[Given data — start]

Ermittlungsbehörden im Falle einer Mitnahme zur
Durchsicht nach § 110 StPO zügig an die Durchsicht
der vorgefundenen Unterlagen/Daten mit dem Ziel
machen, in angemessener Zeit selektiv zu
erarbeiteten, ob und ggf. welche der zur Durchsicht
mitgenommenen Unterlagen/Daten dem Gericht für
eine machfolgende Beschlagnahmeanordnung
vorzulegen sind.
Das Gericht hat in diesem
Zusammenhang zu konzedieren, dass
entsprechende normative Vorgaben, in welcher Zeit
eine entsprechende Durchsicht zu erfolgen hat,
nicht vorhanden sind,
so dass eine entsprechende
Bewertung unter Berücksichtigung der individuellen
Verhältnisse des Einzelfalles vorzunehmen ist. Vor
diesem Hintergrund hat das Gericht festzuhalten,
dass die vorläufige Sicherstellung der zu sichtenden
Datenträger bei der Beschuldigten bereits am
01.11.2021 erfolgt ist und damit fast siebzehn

[Given data — finish]

Task prompt:
All that is wanted is the line with "Datenträger bei der Beschuldigten bereits am" and every later line in the entries, reproduced exactly.

Exercise result:
Datenträger bei der Beschuldigten bereits am
01.11.2021 erfolgt ist und damit fast siebzehn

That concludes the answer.